We provide a critical response to Aronow et al. (2021) which argued that randomized controlled trials (RCTs) are "enough," while nonparametric identification in observational studies is not. We first investigate what is meant by "enough," arguing that this is a fundamentally a sociological claim about the relationship between statistical work and relevant institutional processes (here, academic peer review), rather than something that can be decided from within the logic of statistics. For a more complete conception of "enough," we outline all that would need to be known - not just knowledge of propensity scores, but knowledge of many other spatial and temporal characteristics of the social world. Even granting the logic of the critique in Aronow et al. (2021), its practical importance is a question of the contexts under study. We argue that we should not be satisfied by appeals to intuition or experience about the complexity of "naturally occurring" propensity score functions. Instead, we call for more empirical metascience to begin to characterize this complexity. We apply this logic to the case of recommender systems as a demonstration of the weakness of allowing statisticians' intuitions to serve in place of metascientific data. This may be, as Aronow et al. (2021) claim, one of the "few free lunches in statistics"-but like many of the free lunches consumed by statisticians, it is only available to those working at a handful of large tech firms. Rather than implicitly deciding what is "enough" based on statistical applications the social world has determined to be most profitable, we are argue that practicing statisticians should explicitly engage with questions like "for what?" and "for whom?" in order to adequately answer the question of "enough?"

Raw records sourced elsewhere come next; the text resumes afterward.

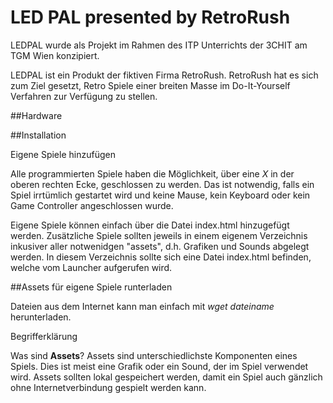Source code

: # LED PAL presented by RetroRush

LEDPAL wurde als Projekt im Rahmen des ITP Unterrichts der 3CHIT am TGM Wien konzipiert. 

LEDPAL ist ein Produkt der fiktiven Firma RetroRush. RetroRush hat es sich zum Ziel gesetzt, Retro Spiele einer breiten Masse im Do-It-Yourself Verfahren zur Verfügung zu stellen. 

##Hardware

##Installation


Eigene Spiele hinzufügen

Alle programmierten Spiele haben die Möglichkeit, über eine *X* in der oberen rechten Ecke, geschlossen zu werden. Das ist notwendig, falls ein Spiel irrtümlich gestartet wird und keine Mause, kein Keyboard oder kein Game Controller angeschlossen wurde. 

Eigene Spiele können einfach über die Datei index.html hinzugefügt werden. Zusätzliche Spiele sollten jeweils in einem eigenem Verzeichnis inkusiver aller notwenidgen "assets", d.h. Grafiken und Sounds abgelegt werden. In diesem Verzeichnis sollte sich eine Datei index.html befinden, welche vom Launcher aufgerufen wird. 




##Assets für eigene Spiele runterladen

Dateien aus dem Internet kann man einfach mit *wget dateiname* herunterladen. 


Begrifferklärung

Was sind **Assets**?
Assets sind unterschiedlichste Komponenten eines Spiels. Dies ist meist eine Grafik oder ein Sound, der im Spiel verwendet wird. Assets sollten lokal gespeichert werden, damit ein Spiel auch gänzlich ohne Internetverbindung gespielt werden kann. 


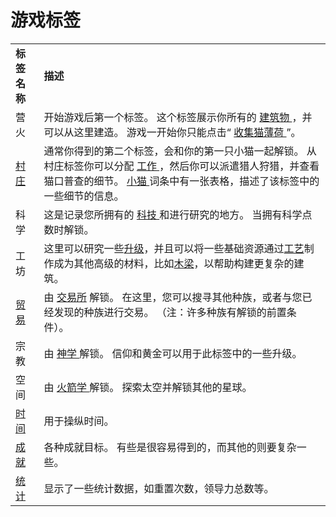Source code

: # 游戏标签
<table class="wikitable">
	<tbody>
		<tr>
			<td>
						<strong>标签名称</strong>
			</td>
			<td>
						<strong>描述</strong>
			</td>
		</tr>
		<tr>
			<td>
						营火
			</td>
			<td>
						开始游戏后第一个标签。
						这个标签展示你所有的
				<a href="?file=001-猫咪百科/01-建筑物/01-食物生产">
							建筑物
				</a>
						，并可以从这里建造。
						游戏一开始你只能点击“
				<a href="?file=003-资源大全/01-猫薄荷">
							收集猫薄荷
				</a>
						”。
			</td>
		</tr>
		<tr>
			<td>
						<a href="?file=001-猫咪百科/02-村庄">村庄
			</td>
			<td>
						通常你得到的第二个标签，会和你的第一只小猫一起解锁。
						从村庄标签你可以分配
				<a href="?file=001-猫咪百科/02-村庄">
							工作
				</a>
						，然后你可以派遣猎人狩猎，并查看猫口普查的细节。
				<a href="?file=003-资源大全/18-小猫">
							小猫
				</a>
						词条中有一张表格，描述了该标签中的一些细节的信息。
			</td>
		</tr>
		<tr>
			<td>
						科学
			</td>
			<td>
						这是记录您所拥有的
				<a href="?file=001-猫咪百科/03-科学/01-科学">
							科技
				</a>
						和进行研究的地方。
						当拥有科学点数时解锁。
			</td>
		</tr>
		<tr>
			<td>
						工坊
			</td>
			<td>
						这里可以研究一些<a href="?file=001-猫咪百科/04-工坊/01-升级">升级</a>，并且可以将一些基础资源通过<a href="?file=001-猫咪百科/04-工坊/02-工艺">工艺</a>制作成为其他高级的材料，比如<a href="?file=003-资源大全/24-木梁">木梁</a>，以帮助构建更复杂的建筑。
			</td>
		</tr>
		<tr>
			<td>
				<a href="?file=001-猫咪百科/05-贸易">
							贸易
				</a>
			</td>
			<td>
						由 <a href="?file=001-猫咪百科/01-建筑物/08-其它建筑#交易所">交易所</a> 解锁。
						在这里，您可以搜寻其他种族，或者与您已经发现的种族进行交易。
						（注：许多种族有解锁的前置条件）。
			</td>
		</tr>
		<tr>
			<td>
							宗教
			</td>
			<td>
						由
				<a href="?file=001-猫咪百科/03-科学/01-科学#神学">
							神学
				</a>
						解锁。
						信仰和黄金可以用于此标签中的一些升级。
			</td>
		</tr>
		<tr>
			<td>
							空间
			</td>
			<td>
						由
				<a href="?file=001-猫咪百科/03-科学/01-科学#火箭学">
							火箭学
				</a>解锁。
						探索太空并解锁其他的星球。
			</td>
		</tr>
		<tr>
			<td>
				<a href="?file=001-猫咪百科/08-时间">
							时间
				</a>
			</td>
			<td>
						用于操纵时间。
			</td>
		</tr>
		<tr>
			<td>
				<a href="?file=001-猫咪百科/09-成就">
							成就
				</a>
			</td>
			<td>
						各种成就目标。
						有些是很容易得到的，而其他的则要复杂一些。
			</td>
		</tr>
		<tr>
			<td>
				<a href="?file=001-猫咪百科/10-统计">
							统计
				</a>
			</td>
			<td>
						显示了一些统计数据，如重置次数，领导力总数等。
			</td>
		</tr>
	</tbody>
</table>
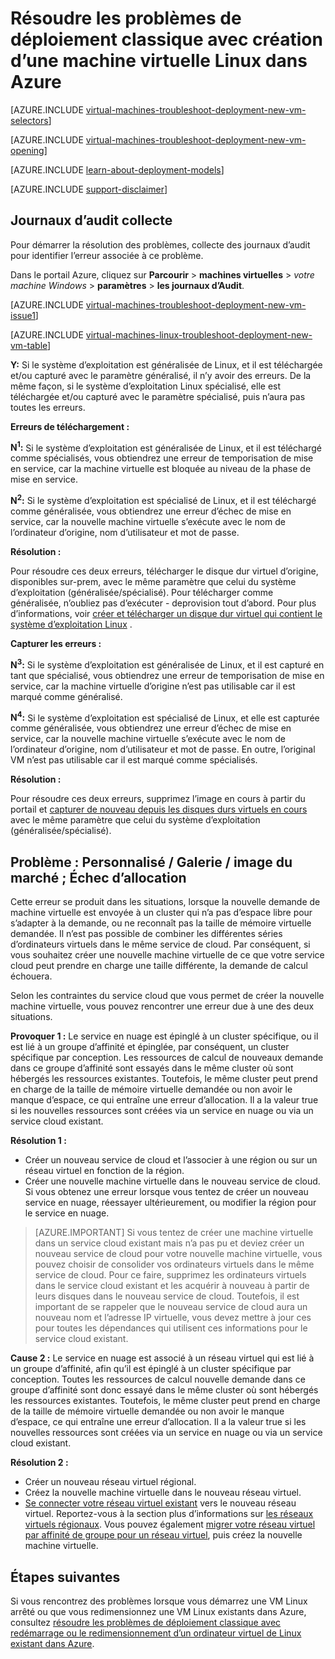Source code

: <properties
   pageTitle="Résoudre les problèmes de déploiement Linux VM classique | Microsoft Azure"
   description="Résoudre les problèmes de déploiement classique lorsque vous créez une machine virtuelle Linux dans Azure"
   services="virtual-machines-linux"
   documentationCenter=""
   authors="JiangChen79"
   manager="felixwu"
   editor=""
   tags="top-support-issue"/>

<tags
  ms.service="virtual-machines-linux"
  ms.workload="na"
  ms.tgt_pltfrm="vm-linux"
  ms.devlang="na"
  ms.topic="article"
  ms.date="09/06/2016"
  ms.author="cjiang"/>

# <a name="troubleshoot-classic-deployment-issues-with-creating-a-new-linux-virtual-machine-in-azure"></a>Résoudre les problèmes de déploiement classique avec création d’une machine virtuelle Linux dans Azure

[AZURE.INCLUDE [virtual-machines-troubleshoot-deployment-new-vm-selectors](../../includes/virtual-machines-linux-troubleshoot-deployment-new-vm-selectors-include.md)]

[AZURE.INCLUDE [virtual-machines-troubleshoot-deployment-new-vm-opening](../../includes/virtual-machines-troubleshoot-deployment-new-vm-opening-include.md)]

[AZURE.INCLUDE [learn-about-deployment-models](../../includes/learn-about-deployment-models-classic-include.md)]

[AZURE.INCLUDE [support-disclaimer](../../includes/support-disclaimer.md)]

## <a name="collect-audit-logs"></a>Journaux d’audit collecte

Pour démarrer la résolution des problèmes, collecte des journaux d’audit pour identifier l’erreur associée à ce problème.

Dans le portail Azure, cliquez sur **Parcourir** > **machines virtuelles** > *votre machine Windows* > **paramètres** > **les journaux d’Audit**.

[AZURE.INCLUDE [virtual-machines-troubleshoot-deployment-new-vm-issue1](../../includes/virtual-machines-troubleshoot-deployment-new-vm-issue1-include.md)]

[AZURE.INCLUDE [virtual-machines-linux-troubleshoot-deployment-new-vm-table](../../includes/virtual-machines-linux-troubleshoot-deployment-new-vm-table.md)]

**Y:** Si le système d’exploitation est généralisée de Linux, et il est téléchargée et/ou capturé avec le paramètre généralisé, il n’y avoir des erreurs. De la même façon, si le système d’exploitation Linux spécialisé, elle est téléchargée et/ou capturé avec le paramètre spécialisé, puis n’aura pas toutes les erreurs.

**Erreurs de téléchargement :**

**N<sup>1</sup>:** Si le système d’exploitation est généralisée de Linux, et il est téléchargé comme spécialisés, vous obtiendrez une erreur de temporisation de mise en service, car la machine virtuelle est bloquée au niveau de la phase de mise en service.

**N<sup>2</sup>:** Si le système d’exploitation est spécialisé de Linux, et il est téléchargé comme généralisée, vous obtiendrez une erreur d’échec de mise en service, car la nouvelle machine virtuelle s’exécute avec le nom de l’ordinateur d’origine, nom d’utilisateur et mot de passe.

**Résolution :**

Pour résoudre ces deux erreurs, télécharger le disque dur virtuel d’origine, disponibles sur-prem, avec le même paramètre que celui du système d’exploitation (généralisée/spécialisé). Pour télécharger comme généralisée, n’oubliez pas d’exécuter - deprovision tout d’abord. Pour plus d’informations, voir [créer et télécharger un disque dur virtuel qui contient le système d’exploitation Linux](virtual-machines-linux-classic-create-upload-vhd.md) .

**Capturer les erreurs :**

**N<sup>3</sup>:** Si le système d’exploitation est généralisée de Linux, et il est capturé en tant que spécialisé, vous obtiendrez une erreur de temporisation de mise en service, car la machine virtuelle d’origine n’est pas utilisable car il est marqué comme généralisé.

**N<sup>4</sup>:** Si le système d’exploitation est spécialisé de Linux, et elle est capturée comme généralisée, vous obtiendrez une erreur d’échec de mise en service, car la nouvelle machine virtuelle s’exécute avec le nom de l’ordinateur d’origine, nom d’utilisateur et mot de passe. En outre, l’original VM n’est pas utilisable car il est marqué comme spécialisés.

**Résolution :**

Pour résoudre ces deux erreurs, supprimez l’image en cours à partir du portail et [capturer de nouveau depuis les disques durs virtuels en cours](virtual-machines-linux-classic-capture-image.md) avec le même paramètre que celui du système d’exploitation (généralisée/spécialisé).

## <a name="issue-custom-gallery-marketplace-image-allocation-failure"></a>Problème : Personnalisé / Galerie / image du marché ; Échec d’allocation
Cette erreur se produit dans les situations, lorsque la nouvelle demande de machine virtuelle est envoyée à un cluster qui n’a pas d’espace libre pour s’adapter à la demande, ou ne reconnaît pas la taille de mémoire virtuelle demandée. Il n’est pas possible de combiner les différentes séries d’ordinateurs virtuels dans le même service de cloud. Par conséquent, si vous souhaitez créer une nouvelle machine virtuelle de ce que votre service cloud peut prendre en charge une taille différente, la demande de calcul échouera.

Selon les contraintes du service cloud que vous permet de créer la nouvelle machine virtuelle, vous pouvez rencontrer une erreur due à une des deux situations.

**Provoquer 1 :** Le service en nuage est épinglé à un cluster spécifique, ou il est lié à un groupe d’affinité et épinglée, par conséquent, un cluster spécifique par conception. Les ressources de calcul de nouveaux demande dans ce groupe d’affinité sont essayés dans le même cluster où sont hébergés les ressources existantes. Toutefois, le même cluster peut prend en charge de la taille de mémoire virtuelle demandée ou non avoir le manque d’espace, ce qui entraîne une erreur d’allocation. Il a la valeur true si les nouvelles ressources sont créées via un service en nuage ou via un service cloud existant.

**Résolution 1 :**

- Créer un nouveau service de cloud et l’associer à une région ou sur un réseau virtuel en fonction de la région.
- Créer une nouvelle machine virtuelle dans le nouveau service de cloud.
  Si vous obtenez une erreur lorsque vous tentez de créer un nouveau service en nuage, réessayer ultérieurement, ou modifier la région pour le service en nuage.

> [AZURE.IMPORTANT] Si vous tentez de créer une machine virtuelle dans un service cloud existant mais n’a pas pu et deviez créer un nouveau service de cloud pour votre nouvelle machine virtuelle, vous pouvez choisir de consolider vos ordinateurs virtuels dans le même service de cloud. Pour ce faire, supprimez les ordinateurs virtuels dans le service cloud existant et les acquérir à nouveau à partir de leurs disques dans le nouveau service de cloud. Toutefois, il est important de se rappeler que le nouveau service de cloud aura un nouveau nom et l’adresse IP virtuelle, vous devez mettre à jour ces pour toutes les dépendances qui utilisent ces informations pour le service cloud existant.

**Cause 2 :** Le service en nuage est associé à un réseau virtuel qui est lié à un groupe d’affinité, afin qu’il est épinglé à un cluster spécifique par conception. Toutes les ressources de calcul nouvelle demande dans ce groupe d’affinité sont donc essayé dans le même cluster où sont hébergés les ressources existantes. Toutefois, le même cluster peut prend en charge de la taille de mémoire virtuelle demandée ou non avoir le manque d’espace, ce qui entraîne une erreur d’allocation. Il a la valeur true si les nouvelles ressources sont créées via un service en nuage ou via un service cloud existant.

**Résolution 2 :**

- Créer un nouveau réseau virtuel régional.
- Créez la nouvelle machine virtuelle dans le nouveau réseau virtuel.
- [Se connecter votre réseau virtuel existant](https://azure.microsoft.com/blog/vnet-to-vnet-connecting-virtual-networks-in-azure-across-different-regions/) vers le nouveau réseau virtuel. Reportez-vous à la section plus d’informations sur [les réseaux virtuels régionaux](https://azure.microsoft.com/blog/2014/05/14/regional-virtual-networks/). Vous pouvez également [migrer votre réseau virtuel par affinité de groupe pour un réseau virtuel](https://azure.microsoft.com/blog/2014/11/26/migrating-existing-services-to-regional-scope/), puis créez la nouvelle machine virtuelle.

## <a name="next-steps"></a>Étapes suivantes
Si vous rencontrez des problèmes lorsque vous démarrez une VM Linux arrêté ou que vous redimensionnez une VM Linux existants dans Azure, consultez [résoudre les problèmes de déploiement classique avec redémarrage ou le redimensionnement d’un ordinateur virtuel de Linux existant dans Azure](virtual-machines-linux-classic-restart-resize-error-troubleshooting.md).
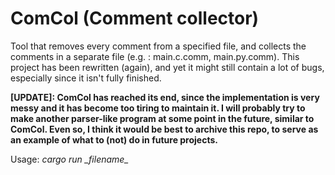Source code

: # ComCol (Comment collector)
Tool that removes every comment from a specified file, and collects the comments in a separate file (e.g. : main.c.comm, main.py.comm).
This project has been rewritten (again), and yet it might still contain a lot of bugs, especially since it isn't fully finished.

**[UPDATE]: ComCol has reached its end, since the implementation is very messy and it has become too tiring to maintain it. I will probably try to make another parser-like program at some point in the future, similar to ComCol. Even so, I think it would be best to archive this repo, to serve as an example of what to (not) do in future projects.**

Usage: *cargo run \_filename\_*
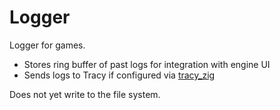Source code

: # Logger

Logger for games.

* Stores ring buffer of past logs for integration with engine UI
* Sends logs to Tracy if configured via [tracy_zig](https://github.com/Games-by-Mason/tracy_zig/)

Does not yet write to the file system.
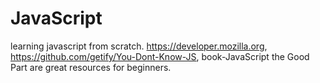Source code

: # JavaScript
learning javascript from scratch.
https://developer.mozilla.org, https://github.com/getify/You-Dont-Know-JS, book-JavaScript the Good Part are great resources for beginners.
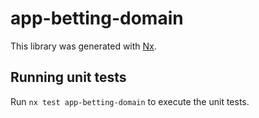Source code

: # app-betting-domain

This library was generated with [Nx](https://nx.dev).

## Running unit tests

Run `nx test app-betting-domain` to execute the unit tests.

我们对阿罗诺等人(2021年)的观点做出了批判性回应。他们认为随机对照试验(RCT)“足矣”,而观察性研究中的非参数识别则不然。我们首先探究“足矣”意味着什么,认为这从根本上来说是一个关于统计工作与相关制度流程(此处指学术同行评审)之间关系的社会学论断,而非能从统计学逻辑内部做出判定的内容。为了更全面地理解“足矣”,我们概述了所有需要知晓的内容——不仅要了解倾向得分,还要了解社会世界的许多其他时空特征。即便认可阿罗诺等人(2021年)批判的逻辑,其实际重要性仍是一个所研究背景的问题。我们认为,对于“自然发生”的倾向得分函数的复杂性,不应仅诉诸直觉或经验就感到满足。相反,我们呼吁开展更多实证元科学研究来刻画这种复杂性。我们将这种逻辑应用于推荐系统的案例,以证明让统计学家的直觉取代元科学数据的弱点。这或许如阿罗诺等人(2021年)所宣称的,是“统计学中为数不多的免费午餐”之一——但就像统计学家享用的许多免费午餐一样,只有少数几家大型科技公司的工作人员才能得到。我们主张,执业统计学家不应基于社会世界认定为最有利可图的统计应用来隐含地判定什么是“足矣”,而应明确地探讨诸如“为了什么?”和“为了谁?”这样的问题,以便充分回答“足矣?”这个问题。